» Given task: Please rewrite the lines between the one holding "state / province: District of Columbia" and the one holding "genus: Macropsychanthus", inclusive, changing "habitat" to "growing site" and keeping everything else the same. Omit the pictures from your answer.

» Data for the task:

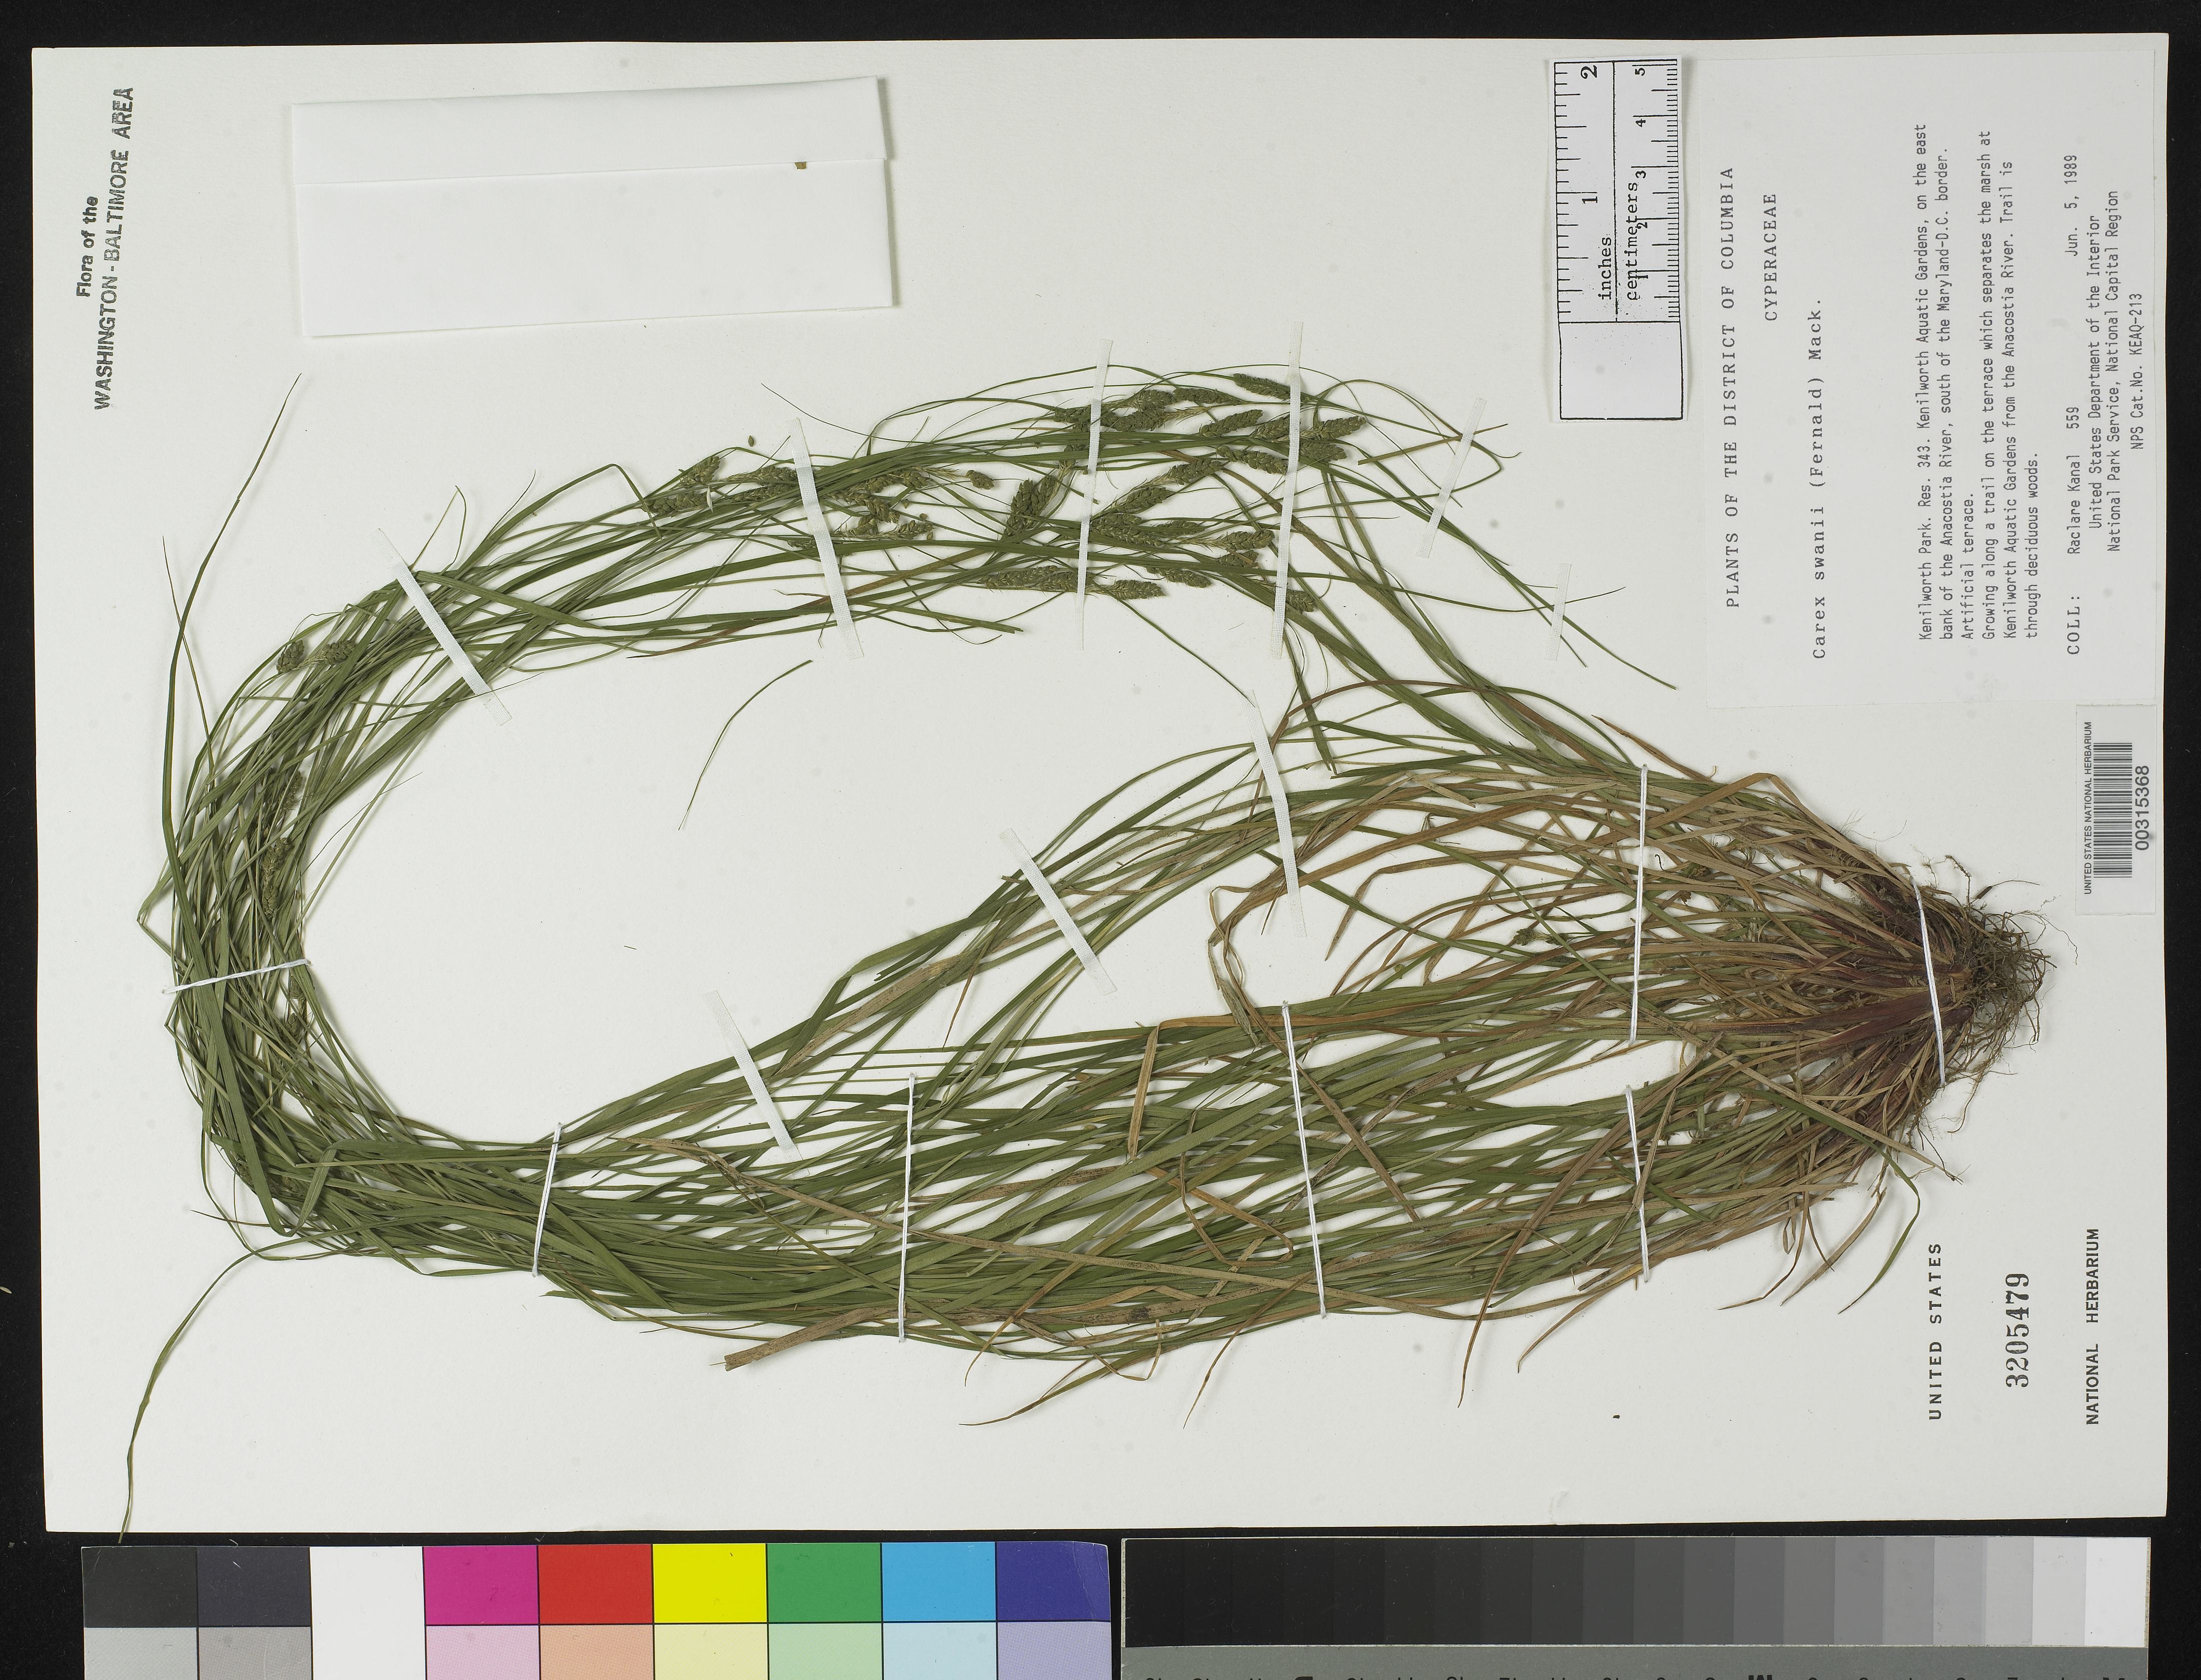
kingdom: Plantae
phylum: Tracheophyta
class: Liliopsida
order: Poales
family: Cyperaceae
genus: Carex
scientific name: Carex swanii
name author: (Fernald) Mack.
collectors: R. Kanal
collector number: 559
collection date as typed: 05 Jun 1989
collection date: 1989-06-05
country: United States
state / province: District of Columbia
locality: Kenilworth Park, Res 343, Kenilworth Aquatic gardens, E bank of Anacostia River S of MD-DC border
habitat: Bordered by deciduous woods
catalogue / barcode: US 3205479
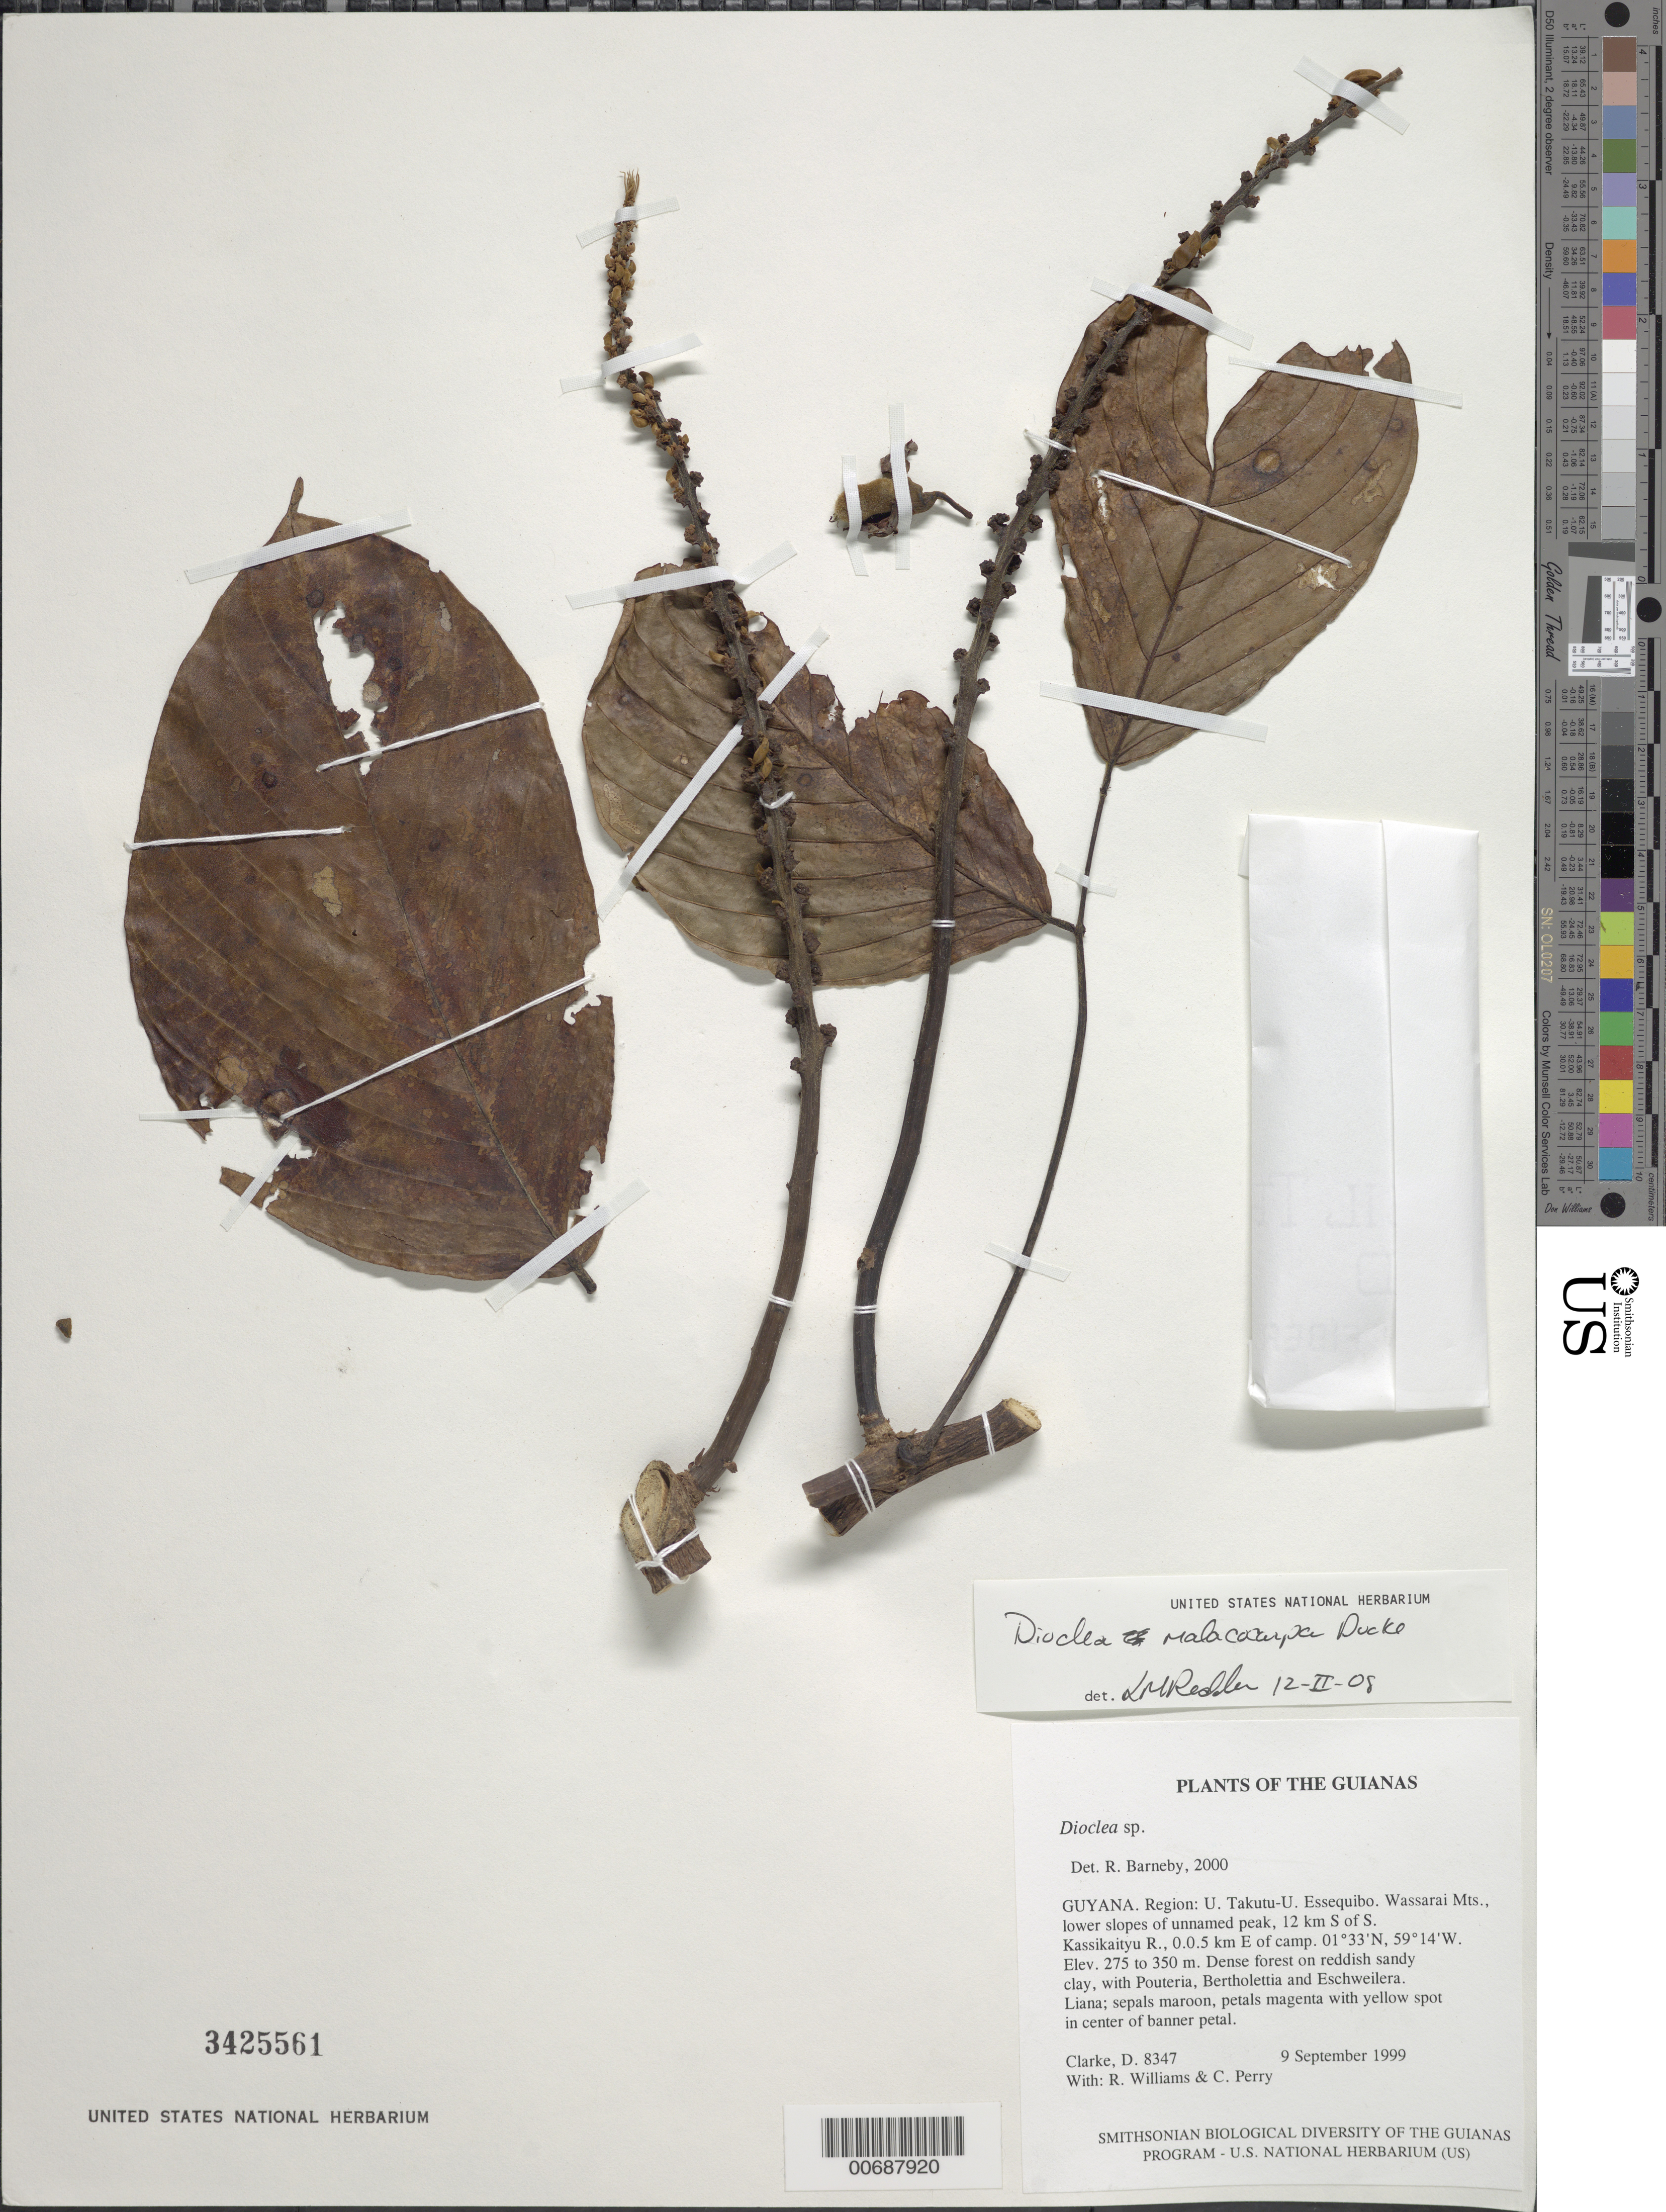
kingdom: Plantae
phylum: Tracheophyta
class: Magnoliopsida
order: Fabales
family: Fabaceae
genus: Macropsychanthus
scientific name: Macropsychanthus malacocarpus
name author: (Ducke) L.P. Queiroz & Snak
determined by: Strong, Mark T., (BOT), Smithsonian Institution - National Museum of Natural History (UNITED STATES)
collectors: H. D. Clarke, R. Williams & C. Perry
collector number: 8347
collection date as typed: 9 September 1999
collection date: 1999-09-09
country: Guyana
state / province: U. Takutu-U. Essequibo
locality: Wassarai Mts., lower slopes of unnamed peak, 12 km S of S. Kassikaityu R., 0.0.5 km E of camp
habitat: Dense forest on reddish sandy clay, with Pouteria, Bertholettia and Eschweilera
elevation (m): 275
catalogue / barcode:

» Correct result:
state / province: District of Columbia
locality: Kenilworth Park, Res 343, Kenilworth Aquatic gardens, E bank of Anacostia River S of MD-DC border
growing site: Bordered by deciduous woods
catalogue / barcode: US 3205479
kingdom: Plantae
phylum: Tracheophyta
class: Magnoliopsida
order: Fabales
family: Fabaceae
genus: Macropsychanthus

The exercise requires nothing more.